[抜粋]
──────────────────────────────
説明

磁界センサを有する流量制御バルブ

磁界センサを含むソレノイド装置、および該装置を操作する方法を記述する。装置は、少なくとも一部は強磁性体で形成され、あらゆる強磁性体から実質的に独立しているギャップを定義する、磁束回路部を介して延びる磁束を生成する磁界生成器を含む。ギャップを横切って延びる磁束を感知するために、磁束センサが配置されている。装置は、流体の流量制御バルブとして実行され得る。磁束回路部は、ハウジングと、移動可能なようにハウジングに対して装着されているプランジャとを備える。

【発明の詳細な説明】
【技術分野】
【0001】
本発明は、概してソレノイド装置に関し、特に、ソレノイドの流量調整バルブに関する。
【背景技術】
【0002】
流動する気体や液体を制御し、測定することは、たとえば半導体の製造や光学的被覆堆積、フラットパネルディスプレイの製造等、産業上の製造の応用方法の多くにおいて重要である。たとえば、これらの応用方法は、所望の厚みおよび組成を有する膜を形成するために、厳密な流量を導入することが必要である可能性がある。これらの応用方法のために用いられる道具を支援するにあたって、流量の制御および/または測定のために、マスフロー制御装置が一般的に用いられる。
【0003】
マスフロー制御装置は、一般的にソレノイドバルブを含む。ソレノイドバルブは、バルブの開口部を介する流体の媒体となる。一般的なソレノイドバルブは絶縁コイルを有する。絶縁コイルは、プランジャの芯部を囲み、ハウジングに覆われている。電流を供給することによって、プランジャの芯部はバルブシート内の開口部に面するか、または接触する位置に置かれ、流量を制御する。芯部は、たとえば、鉄の合金等の透磁率の高い素材で作ることができる。結果として芯部において得られる磁束は、磁力を発生し、この磁力は、バルブのスプリング要素によって加えられる力と逆方向に作用する。
【0004】
バルブを介する流量は、バルブシートに対するプランジャの位置を制御することによって制御され得る。ある操作方式において、プランジャ位置はコイルに対し供給される電流を選択することによって選択される。プランジャに供給される電磁力は、電流の変化に伴って変動する。そのため、芯部は、電流の変化に応じ、バルブ側へ移動したり、バルブから離れたりする。プランジャ位置は、プランジャにおける力、すなわち弾性と、磁力と、流れに関する力との作用のバランスによって決定する。
【0005】
一部の流量測定装置の制御システムは、ソレノイドコイルに入力し与えられた電流が、プランジャおよび関連する流量の設定における適切な力を発生するという仮定に基づいている。しかし、バルブの測定については、機械的な許容誤差および電気的な許容誤差によって、入力し与えられた電流に応じて得られた流量の正確度や継続性を制限することができる。この誤差は、バイアス成分とランダム成分とを含むことが多い。バイアス成分およびランダム成分は、どちらも供給される電流に応じて変動する。
──────────────────────────────
[表示データ]
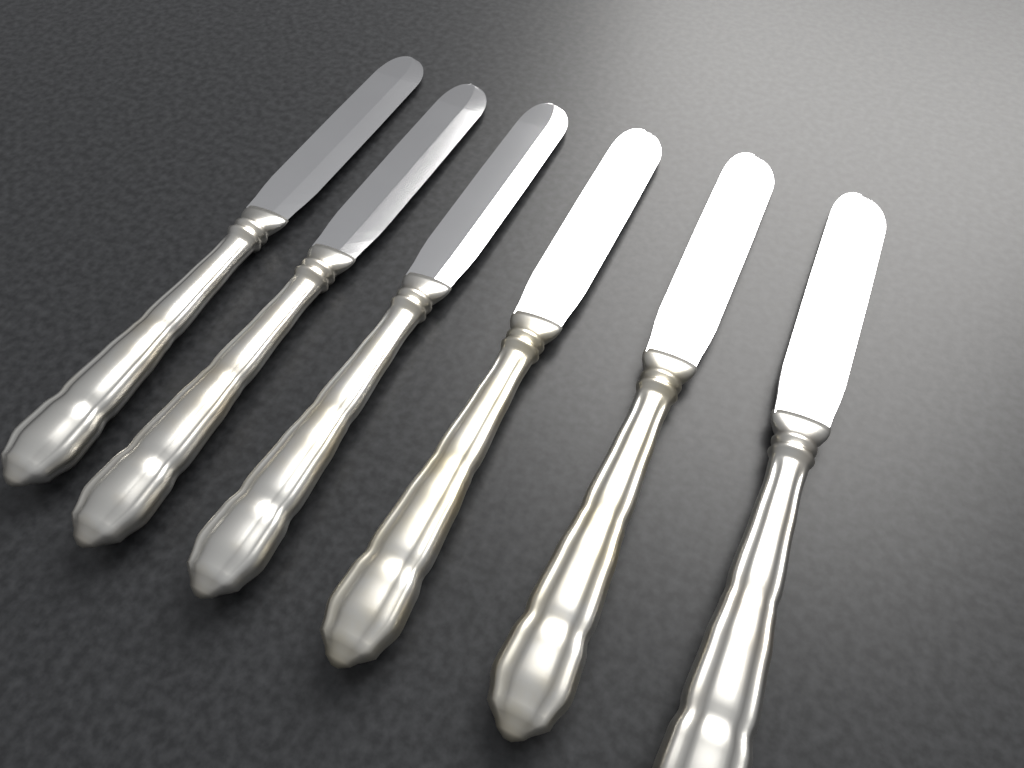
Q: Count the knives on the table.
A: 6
──────────────────────────────
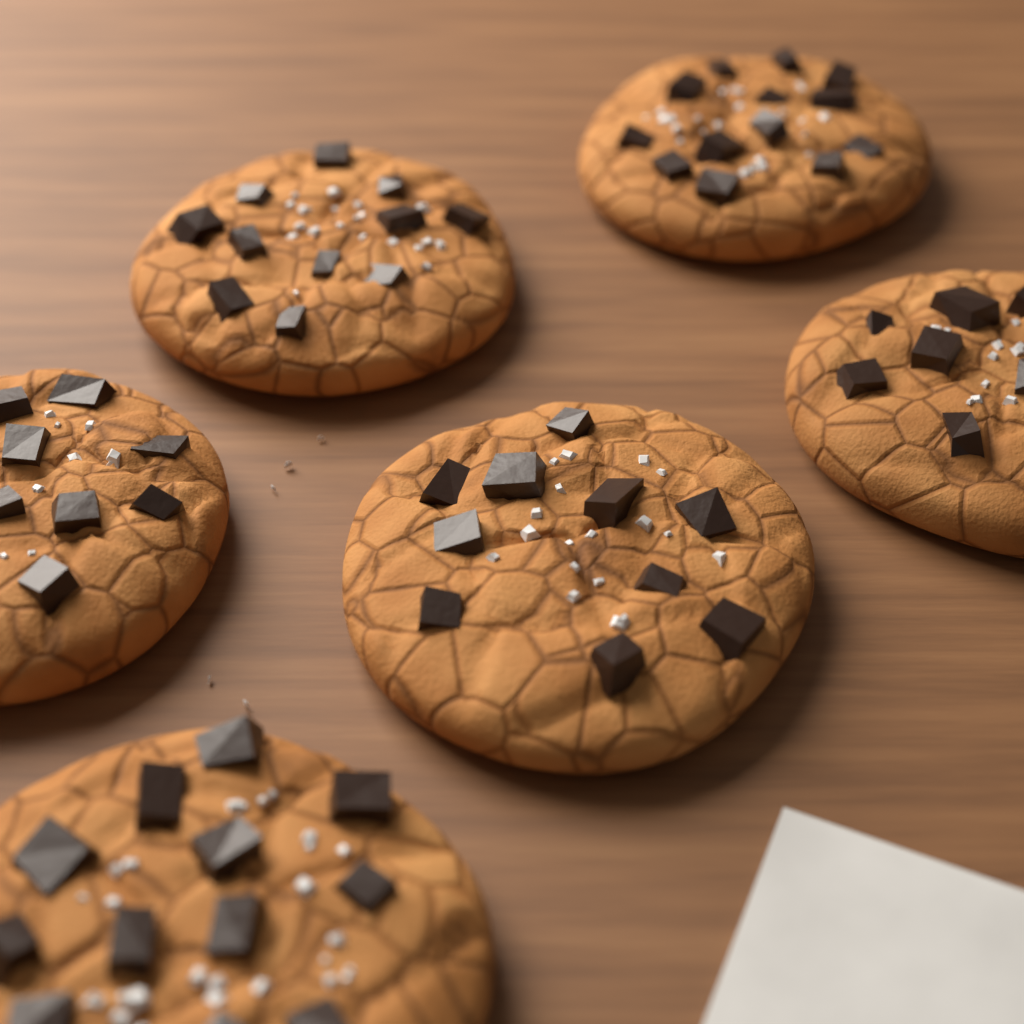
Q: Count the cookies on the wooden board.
──────────────────────────────
流量制御バルブについての抜粋のうち、「磁界センサを含むソレノイド装」で始まり「御装置が一般的に用いられる。」で終わる箇所を、一字一句変えずに書き写してもらえますか？

[演習の解答]
磁界センサを含むソレノイド装置、および該装置を操作する方法を記述する。装置は、少なくとも一部は強磁性体で形成され、あらゆる強磁性体から実質的に独立しているギャップを定義する、磁束回路部を介して延びる磁束を生成する磁界生成器を含む。ギャップを横切って延びる磁束を感知するために、磁束センサが配置されている。装置は、流体の流量制御バルブとして実行され得る。磁束回路部は、ハウジングと、移動可能なようにハウジングに対して装着されているプランジャとを備える。

【発明の詳細な説明】
【技術分野】
【0001】
本発明は、概してソレノイド装置に関し、特に、ソレノイドの流量調整バルブに関する。
【背景技術】
【0002】
流動する気体や液体を制御し、測定することは、たとえば半導体の製造や光学的被覆堆積、フラットパネルディスプレイの製造等、産業上の製造の応用方法の多くにおいて重要である。たとえば、これらの応用方法は、所望の厚みおよび組成を有する膜を形成するために、厳密な流量を導入することが必要である可能性がある。これらの応用方法のために用いられる道具を支援するにあたって、流量の制御および/または測定のために、マスフロー制御装置が一般的に用いられる。